S1: The Resolution of Concentration Response: High Throughput Transcriptomics

Importance of Cell Culture Configuration on Hepatocyte Functionality & the Resolving Power to Distinguish ‘Safer’ Case Study Analogues & Liver Injury Compounds

S1: The Resolution of Concentration Response:  High Throughput Transcriptomics, OpenTox USA 2017
PRESENTING AUTHOR: 

Stepehen S. Ferguson 

INSTITUTION / COMPANY : 

National Toxicology Program

POSITION: 

Scientist

AUTHOR(S): 

Stephen S. Ferguson, Sreenivasa C. Ramaiahgari, Trey Saddler, Julie Rice, Paul Dunlap, Stephanie Smith-Roe, Kristine Witt, Nisha Sipes, Alex Merrick, Michael J. DeVito, Richard S. Paules, Scott Auerbach

ABSTRACT CONTENT / DETAILS: 

As part of Phase III of the Tox21 Program, we are developing improved approaches to investigate chemical safety/toxicity potential in humans. Initial efforts have focused on developing and integrating organotypic in vitro liver screening models (2D & 3D) and high dimensional assay systems (i.e., high throughput transcriptomics (HTT), morphological imaging, cell health assays).

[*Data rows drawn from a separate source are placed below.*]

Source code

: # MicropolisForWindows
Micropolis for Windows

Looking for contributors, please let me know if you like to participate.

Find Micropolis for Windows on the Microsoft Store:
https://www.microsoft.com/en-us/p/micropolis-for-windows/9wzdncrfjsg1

In this presentation, we describe our findings with a panel of 24 compounds designed to probe the impact of cell culture configuration (HepaRG cells) on cellular differentiation (i.e., xenobiotic metabolism, hepatic receptor pathway functionality, modeling of metabolically-activated biological responses (i.e., toxicity), and the power of broad-range concentration response evaluations to discriminate ‘therapeutic’ vs. ‘off-target’ or toxic responses to chemical exposures. The study highlights the major limitations of proliferating cell culture models, even with highly differentiated cells such as HepaRG, to mimic tissue-like responses to compounds (i.e., phenobarbital, fenofibric acid, chenodeoxycholic acid, rosiglitazone), the impact of proliferating status on baseline xenobiotic metabolism competence, the potential to model metabolically-activated toxicity (e.g., cyclophosphamide, troglitazone, acetaminophen, aflatoxin B1), and the promising utility to distinguish ‘case study’ liver injury compounds from less hepatotoxic analogues via increased propensities for increased/pleiotropic transcript perturbations. The approach, coupled with quantitative in vitro to in vivo extrapolation methods, provides a data-rich and cost-effective solution to rapidly survey biological response space, in a potency-driven framework, to more effectively evaluate chemical-induced biological perturbations in humans.